Madison, home for 13,000 Hoosiers, is nestled on the banks of the Ohio River in the heart of boat-racing country.. During the annual Madison. Regatta in early July, upwards of 100,000 Midwesterners shoehorn their way into town to watch the unlimiteds.
"This boat is that town’s Miami Dolphins," Sheehy explained. "It’s Madison’s entry in pro sports. It’s all they got and they love it.
"I know it sounds trite to talk about being gung-ho or town-spirited, but it’s true. Fifteen thousand people ‘live’ in this boat."
The enthusiasm generated by Madison residents — in Sheehy’s mind — is one of the great rewards of boat racing. "The Madison folks are really something else," he said. "They want the boat to come out right side up and they cheer like hell when we just finish a heat. It makes you realize what the spirit thing really is and it’s rewarding."
Sheehy, 30, is a stocky 200-pounder in the mold of a college-football linebacker, which he once was at the University of Florida. "I started slow and tapered off after that," he said of his two-year gridiron career.
Between nonstop flights to San Francisco as co-pilot of a Delta DC-8, Sheehy finds time to help out with the family business, Thoroughbred Racing Clothes. "We make the silks for jockeys at all tracks in the United States," Sheehy said.
"We used to have horses. Irson was one of ours. It ran in the ‘48 Kentucky Derby, but got beat about 52 lengths by Citation."
Another Sheehy sideline is managing Mickey Carroll, a promising soft-rock singer out of Miami.
To relax, Sheehy races boats. He was named 1971 rookie of the year in the unlimited class and placed fourth in last summer’s Gold Cup in Detroit, driving Lee Schoenith’s Go Gale.
Sheehy is the resident clown of the traveling unlimited troupe, but he knows exactly where he’s at. One of his funniest routines is an imitation of Bill Newton, chief referee for the Unlimited Racing Commission, conducting a drivers’ meeting.
"I’ve always been somewhat of an extrovert," Sheehy explained. "I don’t have any security problems; I’ve just always kidded around."
Newton is the first to laugh when Sheehy goes into his act. "That’s the fun part," Sheehy said. "Bill thinks it’s funny. If it upset him I wouldn’t do it." Sheehy "uses" his comedy. "It’s a tension easer for the crew," he said.
A family man with two children, Patrick and Danny, Sheehy still hasn’t adjusted to the whirlwind pace of thunderboating and his part in it.
"I placed third in my first race and suddenly found myself deluged with kids wanting autographs," Sheehy said. "I signed every one of ‘em."
After six years in the obscurity of limited-class racing, Sheehy was "in the bigs."
"At last year’s Gold Cup I was separated from reality for the whole week," he said. "I just couldn’t believe that I was Bill Muncey’s team-mate. I just couldn’t fathom that, I couldn’t touch it."

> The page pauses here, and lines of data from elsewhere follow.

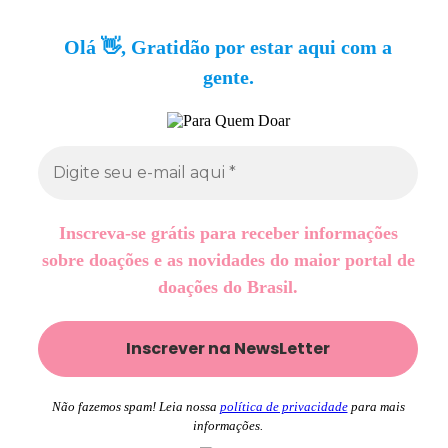
Olá 👋, Gratidão por estar aqui com a
gente.
Inscreva-se grátis para receber informações
sobre doações e as novidades do maior portal de
doações do Brasil.
Não fazemos spam! Leia nossa
política de privacidade
para mais
informações.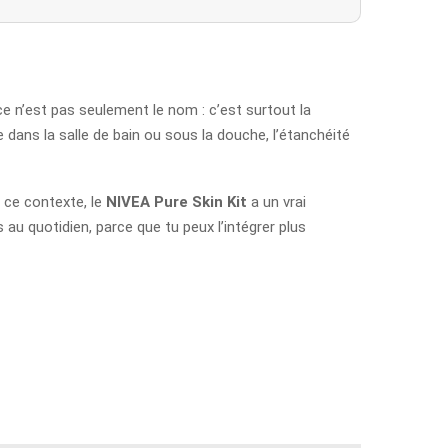
e n’est pas seulement le nom : c’est surtout la
e dans la salle de bain ou sous la douche, l’étanchéité
 ce contexte, le
NIVEA Pure Skin Kit
a un vrai
au quotidien, parce que tu peux l’intégrer plus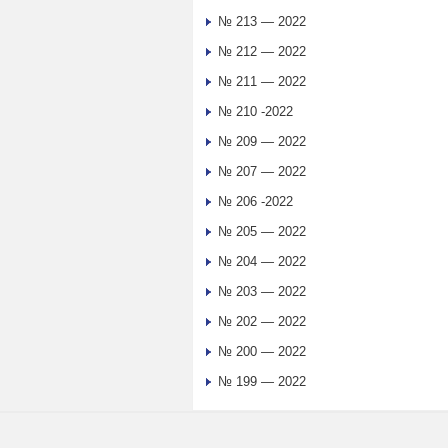
№ 213 — 2022
№ 212 — 2022
№ 211 — 2022
№ 210 -2022
№ 209 — 2022
№ 207 — 2022
№ 206 -2022
№ 205 — 2022
№ 204 — 2022
№ 203 — 2022
№ 202 — 2022
№ 200 — 2022
№ 199 — 2022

On race-day morning, Sheehy woke up with a "My God, what am I doing here?"
"We were touted as . . . not the favorite, but one of the boats that could win it," Sheehy recalled. "I realized then, ‘hey. you’re on your way.’ "

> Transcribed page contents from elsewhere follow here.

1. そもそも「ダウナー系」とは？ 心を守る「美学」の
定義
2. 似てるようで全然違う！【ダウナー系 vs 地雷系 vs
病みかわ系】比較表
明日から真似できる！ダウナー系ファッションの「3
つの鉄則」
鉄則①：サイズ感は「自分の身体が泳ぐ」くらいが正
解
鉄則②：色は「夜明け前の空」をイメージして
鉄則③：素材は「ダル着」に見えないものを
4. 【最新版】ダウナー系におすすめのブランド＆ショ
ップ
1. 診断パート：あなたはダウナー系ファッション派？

A sports writer in Louisville wrote that Sheehy "is fascinated with his colleagues."
"And I still am," he said. "It’s hard to believe I’m here and the Munceys and Dean Chenoweths and Fred Alters respect me as a fellow driver who is basically decent at his work.
"It’s a hard feeling to grasp. It’s fascinating and I get a giggle out of it every time I sit and ponder it."